「リスクオン」と株価の分水嶺
今週の国内株市場ですが、これまでのところ方向感に欠ける展開となっています。週初の6月27日(月)と28日(火)は先週からの株価復調の流れを引き継ぎ、日経平均は27,000円台を回復する場面も見られましたが、その後は失速気味となっています。
テクニカル分析的には、日経平均が27,000円台に乗せた28日(火)のローソク足の形を見ると、25日と75日の2本の移動平均線をまたいで上昇する「2本上抜け」となっており、先高観が強まるパターンだったのですが、実際には上値を伸ばせず、30日(木)の取引開始時点での株価は2本の移動平均線よりも下に位置しています。今年に入ってからの日経平均の値動きを辿ると、27,000円水準はリスクの「オン」と「オフ」の分かれ目となっている場面が多く、それがあらためて意識させられた格好です。

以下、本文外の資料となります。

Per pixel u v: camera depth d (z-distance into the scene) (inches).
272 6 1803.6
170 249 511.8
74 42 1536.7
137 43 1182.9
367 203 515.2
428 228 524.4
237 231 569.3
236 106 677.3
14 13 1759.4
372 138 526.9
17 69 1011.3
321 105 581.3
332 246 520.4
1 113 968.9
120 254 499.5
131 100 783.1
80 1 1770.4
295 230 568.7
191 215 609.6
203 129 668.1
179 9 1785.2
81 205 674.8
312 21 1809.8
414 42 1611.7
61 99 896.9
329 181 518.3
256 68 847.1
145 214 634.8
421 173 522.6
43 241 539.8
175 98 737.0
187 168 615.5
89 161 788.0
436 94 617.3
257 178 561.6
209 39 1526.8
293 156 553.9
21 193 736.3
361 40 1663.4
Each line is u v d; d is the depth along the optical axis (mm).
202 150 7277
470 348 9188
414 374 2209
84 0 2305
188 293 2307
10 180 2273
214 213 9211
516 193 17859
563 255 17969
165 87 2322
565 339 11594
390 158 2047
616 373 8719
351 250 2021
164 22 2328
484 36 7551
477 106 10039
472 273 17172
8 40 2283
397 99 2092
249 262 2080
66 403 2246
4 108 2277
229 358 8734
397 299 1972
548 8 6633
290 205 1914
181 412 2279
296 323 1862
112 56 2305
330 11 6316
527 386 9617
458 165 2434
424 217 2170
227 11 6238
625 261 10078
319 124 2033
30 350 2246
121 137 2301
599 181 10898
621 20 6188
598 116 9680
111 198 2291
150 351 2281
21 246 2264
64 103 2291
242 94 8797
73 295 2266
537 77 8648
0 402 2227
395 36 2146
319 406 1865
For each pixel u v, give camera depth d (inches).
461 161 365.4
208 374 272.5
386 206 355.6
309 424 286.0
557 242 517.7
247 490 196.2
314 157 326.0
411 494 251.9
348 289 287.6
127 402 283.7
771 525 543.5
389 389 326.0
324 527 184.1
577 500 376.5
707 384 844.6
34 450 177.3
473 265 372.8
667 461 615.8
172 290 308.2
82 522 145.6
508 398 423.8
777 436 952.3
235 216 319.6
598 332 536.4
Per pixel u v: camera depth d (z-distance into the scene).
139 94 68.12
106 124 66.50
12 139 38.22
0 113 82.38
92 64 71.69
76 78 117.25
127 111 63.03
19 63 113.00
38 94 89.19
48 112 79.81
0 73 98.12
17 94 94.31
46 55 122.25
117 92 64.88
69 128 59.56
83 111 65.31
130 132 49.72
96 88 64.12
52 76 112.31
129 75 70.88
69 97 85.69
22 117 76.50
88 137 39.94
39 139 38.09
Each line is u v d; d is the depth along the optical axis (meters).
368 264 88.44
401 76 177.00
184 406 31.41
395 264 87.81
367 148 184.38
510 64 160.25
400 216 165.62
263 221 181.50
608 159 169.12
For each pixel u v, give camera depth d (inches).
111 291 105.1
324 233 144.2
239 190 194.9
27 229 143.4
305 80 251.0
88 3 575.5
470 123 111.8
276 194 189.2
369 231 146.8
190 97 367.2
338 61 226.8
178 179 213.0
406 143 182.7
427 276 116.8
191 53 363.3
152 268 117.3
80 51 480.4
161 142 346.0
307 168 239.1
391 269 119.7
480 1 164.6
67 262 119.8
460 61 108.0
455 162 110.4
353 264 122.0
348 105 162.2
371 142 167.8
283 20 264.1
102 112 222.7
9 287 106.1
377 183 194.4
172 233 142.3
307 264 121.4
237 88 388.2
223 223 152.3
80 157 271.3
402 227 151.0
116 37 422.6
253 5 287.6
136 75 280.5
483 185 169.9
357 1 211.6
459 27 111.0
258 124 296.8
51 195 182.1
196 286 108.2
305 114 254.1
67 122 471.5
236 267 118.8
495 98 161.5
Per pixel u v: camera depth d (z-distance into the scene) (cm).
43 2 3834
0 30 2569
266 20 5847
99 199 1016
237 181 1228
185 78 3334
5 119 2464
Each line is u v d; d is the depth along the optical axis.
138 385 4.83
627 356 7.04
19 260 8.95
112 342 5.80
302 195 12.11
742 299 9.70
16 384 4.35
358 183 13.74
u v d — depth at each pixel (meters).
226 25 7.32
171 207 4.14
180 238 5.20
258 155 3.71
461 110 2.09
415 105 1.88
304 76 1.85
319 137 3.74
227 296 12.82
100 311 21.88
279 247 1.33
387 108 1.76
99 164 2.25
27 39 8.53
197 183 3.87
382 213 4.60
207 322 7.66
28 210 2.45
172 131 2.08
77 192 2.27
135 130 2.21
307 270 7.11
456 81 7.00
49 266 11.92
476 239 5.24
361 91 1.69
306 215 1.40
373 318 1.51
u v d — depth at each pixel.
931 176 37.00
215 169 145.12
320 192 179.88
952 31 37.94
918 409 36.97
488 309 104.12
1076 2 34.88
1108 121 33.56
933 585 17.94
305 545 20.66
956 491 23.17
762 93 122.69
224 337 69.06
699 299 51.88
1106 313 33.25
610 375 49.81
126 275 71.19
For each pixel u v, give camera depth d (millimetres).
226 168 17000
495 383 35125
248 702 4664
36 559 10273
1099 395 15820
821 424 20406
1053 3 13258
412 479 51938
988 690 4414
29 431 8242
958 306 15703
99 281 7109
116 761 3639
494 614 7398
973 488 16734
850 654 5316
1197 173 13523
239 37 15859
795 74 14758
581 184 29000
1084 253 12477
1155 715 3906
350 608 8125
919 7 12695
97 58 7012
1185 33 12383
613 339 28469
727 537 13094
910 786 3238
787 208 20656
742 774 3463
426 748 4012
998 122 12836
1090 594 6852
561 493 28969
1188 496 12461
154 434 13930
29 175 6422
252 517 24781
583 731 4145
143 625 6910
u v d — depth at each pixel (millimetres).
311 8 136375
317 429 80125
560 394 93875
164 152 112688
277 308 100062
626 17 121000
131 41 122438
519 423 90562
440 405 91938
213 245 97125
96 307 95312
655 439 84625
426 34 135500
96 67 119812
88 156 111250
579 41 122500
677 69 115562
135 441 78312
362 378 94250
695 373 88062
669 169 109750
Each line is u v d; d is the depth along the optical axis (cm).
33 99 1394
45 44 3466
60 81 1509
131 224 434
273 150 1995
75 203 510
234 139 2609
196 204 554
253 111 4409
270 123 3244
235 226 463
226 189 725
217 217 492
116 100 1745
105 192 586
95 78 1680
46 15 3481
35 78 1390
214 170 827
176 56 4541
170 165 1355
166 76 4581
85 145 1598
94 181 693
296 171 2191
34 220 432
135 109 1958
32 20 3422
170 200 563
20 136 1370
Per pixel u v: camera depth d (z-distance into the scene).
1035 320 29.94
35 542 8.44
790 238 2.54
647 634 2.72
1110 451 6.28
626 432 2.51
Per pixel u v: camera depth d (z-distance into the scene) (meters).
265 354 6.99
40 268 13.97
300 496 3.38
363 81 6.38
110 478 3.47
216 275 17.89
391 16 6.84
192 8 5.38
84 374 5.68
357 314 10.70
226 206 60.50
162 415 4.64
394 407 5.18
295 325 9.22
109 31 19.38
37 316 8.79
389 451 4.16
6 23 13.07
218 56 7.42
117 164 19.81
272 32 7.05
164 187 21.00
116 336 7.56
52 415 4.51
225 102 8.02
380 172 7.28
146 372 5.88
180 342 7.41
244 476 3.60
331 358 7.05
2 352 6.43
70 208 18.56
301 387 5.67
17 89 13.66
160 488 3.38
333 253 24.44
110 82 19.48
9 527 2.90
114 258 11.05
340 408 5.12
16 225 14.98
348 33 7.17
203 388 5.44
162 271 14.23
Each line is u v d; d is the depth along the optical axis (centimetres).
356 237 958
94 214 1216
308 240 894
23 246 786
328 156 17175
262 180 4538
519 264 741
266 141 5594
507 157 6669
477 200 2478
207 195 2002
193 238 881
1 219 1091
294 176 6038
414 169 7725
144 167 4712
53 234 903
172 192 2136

また、前回のコラムでも触れましたが、足元の株式市場は「ベア・マーケットラリー」がこのまま続いてしまうのかどうかを見極める局面にあります。「インフレが収束する前に景気が減速するのではないか?」という懸念は根強く、インフレの動向やそれに伴う国内外の金融政策への思惑、そして景気への影響という「三つ巴」の構図でムードが揺れ動き、経済指標や企業業績、要人発言などによって敏感に反応しやすい相場地合いであることに変わりはありません。
今週は、「ゼロコロナ政策」を掲げる中国で水際対策の緩和方針が発表されたことや、四半期末に向けた機関投資家などによる株式のリバランス調整の買い観測などが相場の支援材料となった反面、28日(火)に公表された米6月消費者信頼感指数が冴えない結果だったほか、29日(水)には、パウエル米FRB議長が講演で、「FRBが経済のソフトランディング(軟着陸)を達成できる保証はない」、「最大の間違いは物価安定の回復に失敗することだ」と発言し、ある程度の景気減速を許容してでも利上げを続ける姿勢を示したことが相場の重石となっています。
今後のスケジュールを確認すると、月初恒例の米雇用統計の公表が翌週8日(金)に持ち越されるほか、最近の株式市場にとって「鬼門」の米CPI(消費者物価指数)も13日(水)に公表されるなど、カレンダー的に注目の米経済指標が後ろ倒しになっているだけでなく、さらにその頃には決算発表シーズン入りし始めるタイミングでもあります。
したがって、目先で株高が進んだとしても、次の「ヤマ場」が7月半ば以降にやってくることになりますので、その賞味期限が短くなるかもしれないことには注意しておく必要がありそうです。